転機は近所の緑道だった。ほかの犬と並んで歩くうちに一歩、また一歩と前に出られるように。今では1時間も歩き、外でおやつも食べられる“人大好きパリピチワワ”に。「ちまきちゃんが頑張る姿に、私のほうが励まされています」と笑う。
■在宅ワークで孤独だった日々が変わった
「ただいま」と帰宅すると、荷物を置くまで控えめに見つめ、座ると尻尾を振って寄ってくる。悲しい日は涙を舐めてくれる。在宅勤務で人と話さない日も多かったが、ちまきちゃんと散歩を始めてから、地域の人と挨拶を交わし、犬友のLINEグループもできた。「チワワ会」に参加したことで交友が広がり、今ではカフェや旅行を楽しむ仲間もできた。

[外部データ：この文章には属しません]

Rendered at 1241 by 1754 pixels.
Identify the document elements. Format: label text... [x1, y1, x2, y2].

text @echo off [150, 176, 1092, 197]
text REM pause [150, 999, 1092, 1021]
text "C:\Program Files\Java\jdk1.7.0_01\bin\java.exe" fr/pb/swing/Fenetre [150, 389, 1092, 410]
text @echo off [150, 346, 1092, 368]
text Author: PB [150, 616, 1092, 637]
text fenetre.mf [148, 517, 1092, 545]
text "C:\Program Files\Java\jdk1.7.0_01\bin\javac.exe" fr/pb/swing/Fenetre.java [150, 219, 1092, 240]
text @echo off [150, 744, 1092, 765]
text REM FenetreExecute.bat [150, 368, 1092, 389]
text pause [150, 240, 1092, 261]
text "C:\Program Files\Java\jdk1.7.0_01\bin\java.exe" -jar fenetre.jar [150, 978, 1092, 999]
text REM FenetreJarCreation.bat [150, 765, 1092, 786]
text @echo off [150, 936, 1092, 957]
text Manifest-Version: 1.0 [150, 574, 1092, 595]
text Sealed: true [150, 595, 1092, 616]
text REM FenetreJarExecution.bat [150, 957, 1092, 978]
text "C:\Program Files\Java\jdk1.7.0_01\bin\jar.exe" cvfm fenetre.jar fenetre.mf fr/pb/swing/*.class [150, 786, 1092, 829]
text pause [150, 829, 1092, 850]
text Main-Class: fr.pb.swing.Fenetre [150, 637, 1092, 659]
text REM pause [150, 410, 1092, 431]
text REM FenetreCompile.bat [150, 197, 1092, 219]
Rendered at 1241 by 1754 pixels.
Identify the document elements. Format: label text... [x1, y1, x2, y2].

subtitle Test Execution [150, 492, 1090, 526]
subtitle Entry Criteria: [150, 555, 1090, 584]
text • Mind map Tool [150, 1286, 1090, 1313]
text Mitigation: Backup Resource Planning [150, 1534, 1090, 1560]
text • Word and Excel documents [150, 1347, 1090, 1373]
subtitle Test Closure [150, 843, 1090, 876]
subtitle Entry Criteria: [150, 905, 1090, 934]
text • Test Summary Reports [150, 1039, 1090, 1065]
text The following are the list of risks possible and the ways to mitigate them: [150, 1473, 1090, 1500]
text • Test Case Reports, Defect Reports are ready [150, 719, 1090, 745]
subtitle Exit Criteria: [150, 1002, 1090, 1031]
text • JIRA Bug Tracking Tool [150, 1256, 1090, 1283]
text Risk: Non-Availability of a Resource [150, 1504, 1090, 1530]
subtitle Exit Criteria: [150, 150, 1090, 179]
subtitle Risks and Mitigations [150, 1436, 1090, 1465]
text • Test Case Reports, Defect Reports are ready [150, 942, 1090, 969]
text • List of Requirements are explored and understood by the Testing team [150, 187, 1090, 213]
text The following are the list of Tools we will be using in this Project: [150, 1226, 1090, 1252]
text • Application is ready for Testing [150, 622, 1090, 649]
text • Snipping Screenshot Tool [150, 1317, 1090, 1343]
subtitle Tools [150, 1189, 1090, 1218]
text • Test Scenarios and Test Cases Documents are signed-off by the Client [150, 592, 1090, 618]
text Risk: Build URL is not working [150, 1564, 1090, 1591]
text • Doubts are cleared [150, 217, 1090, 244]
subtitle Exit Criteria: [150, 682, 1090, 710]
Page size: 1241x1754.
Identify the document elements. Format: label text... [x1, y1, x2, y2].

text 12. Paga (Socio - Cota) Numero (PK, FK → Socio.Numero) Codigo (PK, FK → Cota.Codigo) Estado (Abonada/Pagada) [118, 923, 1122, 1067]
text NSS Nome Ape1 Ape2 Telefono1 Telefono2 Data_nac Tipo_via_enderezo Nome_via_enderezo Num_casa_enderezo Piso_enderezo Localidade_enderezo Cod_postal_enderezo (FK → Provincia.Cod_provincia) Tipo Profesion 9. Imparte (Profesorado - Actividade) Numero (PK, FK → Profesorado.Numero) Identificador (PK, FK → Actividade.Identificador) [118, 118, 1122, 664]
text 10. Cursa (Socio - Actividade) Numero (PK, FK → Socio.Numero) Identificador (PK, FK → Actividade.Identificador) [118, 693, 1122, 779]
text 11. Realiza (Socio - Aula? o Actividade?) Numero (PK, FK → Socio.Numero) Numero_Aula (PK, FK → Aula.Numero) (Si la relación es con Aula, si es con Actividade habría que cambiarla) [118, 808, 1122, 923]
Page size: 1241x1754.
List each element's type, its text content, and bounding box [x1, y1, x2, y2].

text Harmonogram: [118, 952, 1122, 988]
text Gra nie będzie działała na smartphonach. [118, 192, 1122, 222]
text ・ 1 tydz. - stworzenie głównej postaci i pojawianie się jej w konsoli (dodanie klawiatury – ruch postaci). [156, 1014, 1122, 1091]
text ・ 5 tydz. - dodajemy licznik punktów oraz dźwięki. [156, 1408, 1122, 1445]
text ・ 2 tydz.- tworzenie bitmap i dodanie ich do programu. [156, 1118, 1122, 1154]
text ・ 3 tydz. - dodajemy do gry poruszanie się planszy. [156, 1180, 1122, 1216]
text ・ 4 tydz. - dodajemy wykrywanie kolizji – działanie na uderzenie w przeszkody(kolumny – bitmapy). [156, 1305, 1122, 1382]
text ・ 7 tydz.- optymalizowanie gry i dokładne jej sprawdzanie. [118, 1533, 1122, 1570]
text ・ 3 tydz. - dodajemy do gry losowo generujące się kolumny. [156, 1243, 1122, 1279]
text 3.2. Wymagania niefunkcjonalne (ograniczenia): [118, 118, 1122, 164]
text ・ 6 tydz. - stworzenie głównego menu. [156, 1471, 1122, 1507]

「一人と一匹の暮らしが、私の世界を広げてくれた。前は外食もほとんどしなかったのに、今はちまきと一緒ならどこへでも行けます」
■命を迎える準備--保険と年齢の“現実的な計算”
「迎える責任は準備から」と彼女は話す。徒歩圏に病院やトリミングサロン、ペットホテルがあるかを事前に確認し、万一に備えて窓口精算のペット保険に加入。さらに、老犬期の介護を考え、自分の年齢と10~20年先の未来を計算してからお迎えを決めた。避妊手術は回復が早い腹腔鏡を選び、「痛みを最小限にしてあげたかった」と振り返る。「情報を集めて選ぶことも、愛情の形だと思います」
■SNSで広がった“命への気づき”
Instagramの投稿は3日でフォロワーが約1800人増える反響に。「素敵な出会い」「命の重みを考えた」などのコメントが相次いだ。彼女は誤解を避けるため、「生体価格はお迎え総額ではない」「店は殺処分ゼロに取り組む」と補足。「生体販売反対も、どの子にも罪はないも、どちらも正しい。ただ、どの子も幸せであってほしい--その願いは同じです」と語った。
コメント欄には保護犬・保護猫の飼い主からも共感の声が寄せられ、命と暮らすことの意味を改めて考える場となった。
■七五三の準備中、「これからも人に会わせたい」
まもなく10月22日で3歳になるちまきちゃんは、七五三の着物をオーダー中。人に会うのが大好きな性格で、「これからもたくさんお出かけして、いろんな人に会わせてあげたい」と話す。年間100軒のペースで「愛犬と行けるカフェ」を巡る記録も続けていくつもりだ。「家族になれて本当によかった」--その言葉は、多くの人に“命と暮らす幸せ”を静かに伝えている。